新たなる地を意味するタイトルの『ニュー・ソイル』は、一言、力作。

何も考えずに、とにかく目の前の曲を「今、この瞬間」全精力を注入してプレイに没頭するマクリーンも好きだが、自身のプレイを最大限に活かそうと、新しいジャズの潮流を取り入れ、時代を切り開こうと(時代に乗り遅れまいと)“頑張るマクリーン”も嫌いではない。

そんな頑張るマクリーンを味わえるのが『ニュー・ソイル』。

「5週間かけて何度もリハーサルをして練り上げた自信作」と、マクリーンが胸を張るだけのことはある。

練り上げられたアンサンブルも素晴らしいが、だからといって、アドリブの勢いが失われていることはない。

個人的には、ブルーノートの時期のウォルター・デイヴィスのピアノは、あまり好きではないのだが、リーダー、マクリーンのコントロールの元で弾かれるデイヴィスのピアノは、バランスのとれたプレイでフロントを的確にサポートする。

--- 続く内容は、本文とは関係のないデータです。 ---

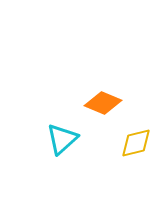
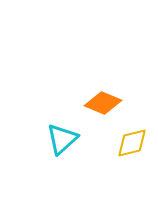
yellow diamond: moved 4 px left
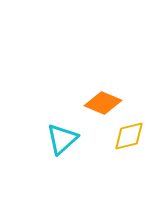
yellow diamond: moved 3 px left, 7 px up
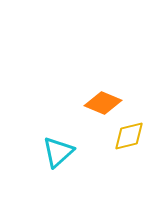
cyan triangle: moved 4 px left, 13 px down
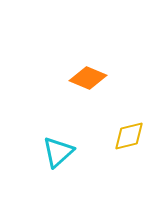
orange diamond: moved 15 px left, 25 px up
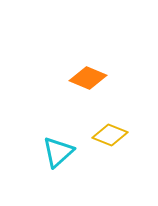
yellow diamond: moved 19 px left, 1 px up; rotated 36 degrees clockwise
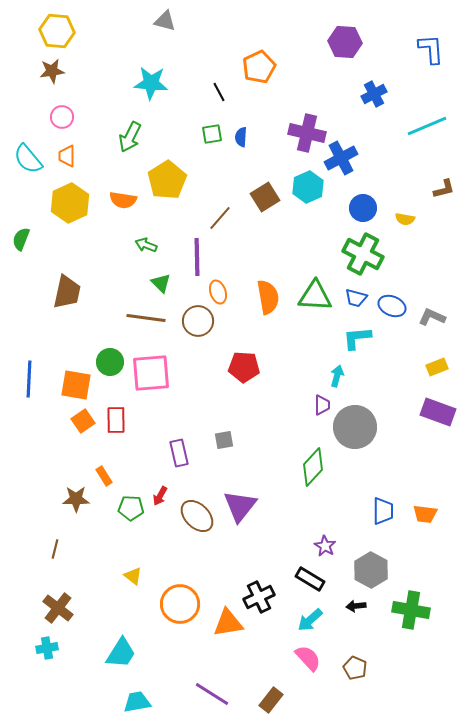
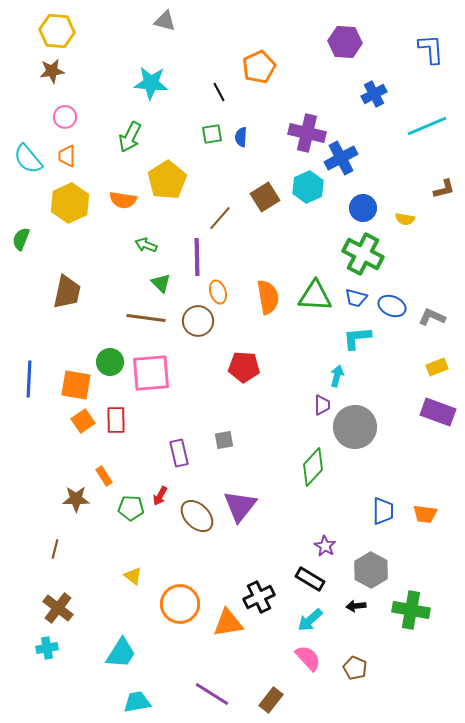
pink circle at (62, 117): moved 3 px right
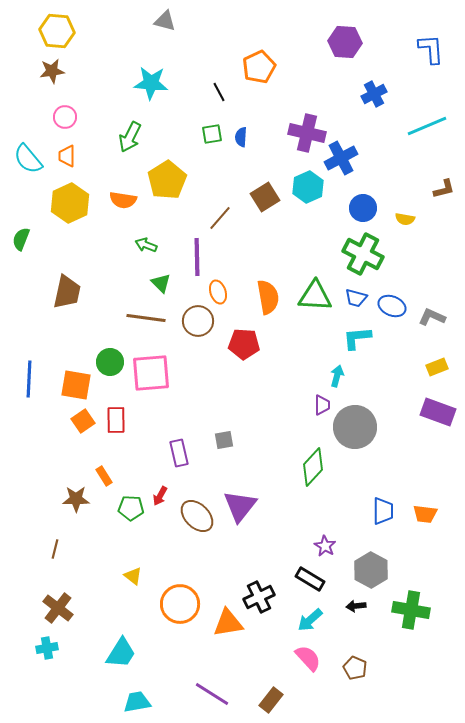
red pentagon at (244, 367): moved 23 px up
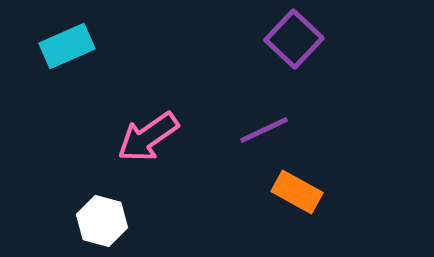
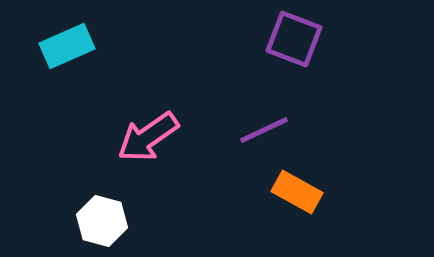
purple square: rotated 22 degrees counterclockwise
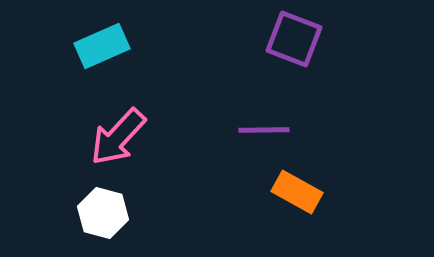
cyan rectangle: moved 35 px right
purple line: rotated 24 degrees clockwise
pink arrow: moved 30 px left; rotated 12 degrees counterclockwise
white hexagon: moved 1 px right, 8 px up
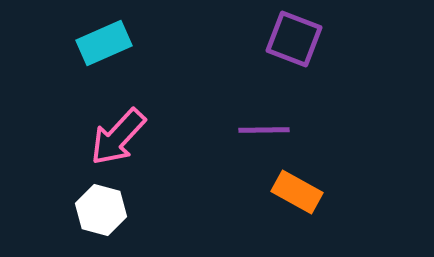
cyan rectangle: moved 2 px right, 3 px up
white hexagon: moved 2 px left, 3 px up
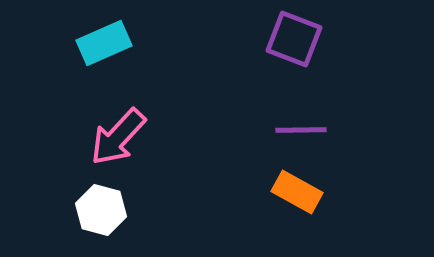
purple line: moved 37 px right
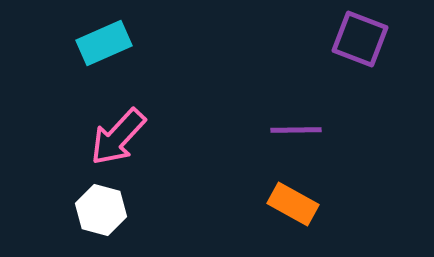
purple square: moved 66 px right
purple line: moved 5 px left
orange rectangle: moved 4 px left, 12 px down
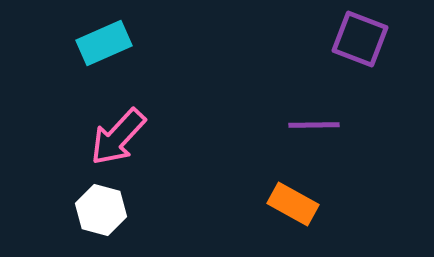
purple line: moved 18 px right, 5 px up
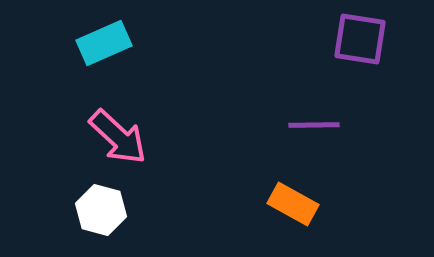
purple square: rotated 12 degrees counterclockwise
pink arrow: rotated 90 degrees counterclockwise
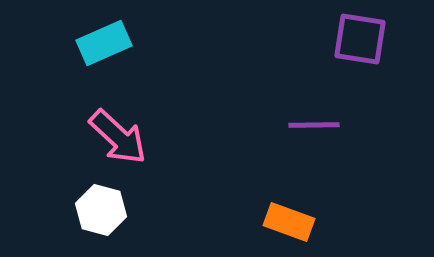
orange rectangle: moved 4 px left, 18 px down; rotated 9 degrees counterclockwise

シルキーな音色で、楽器のコントロールは冷静だが、プレイは熱いドナルド・バードのトランペットと、マクリーンの熱気たっぷりのアルトの相性も抜群。

ピート・ラロッカとチェンバースという珍しい組み合わせのリズム隊が生み出すグルーヴも絶妙だ。

同時期にレコーディングされたブルーノートの『スウィング・スワング・スウィンギン』や『ジャッキーズ・バッグ』と比べれば、今ひとつ知名度は劣るが、充実した内容には群を抜くものがあり、もっと聴かれてしかるべき名盤。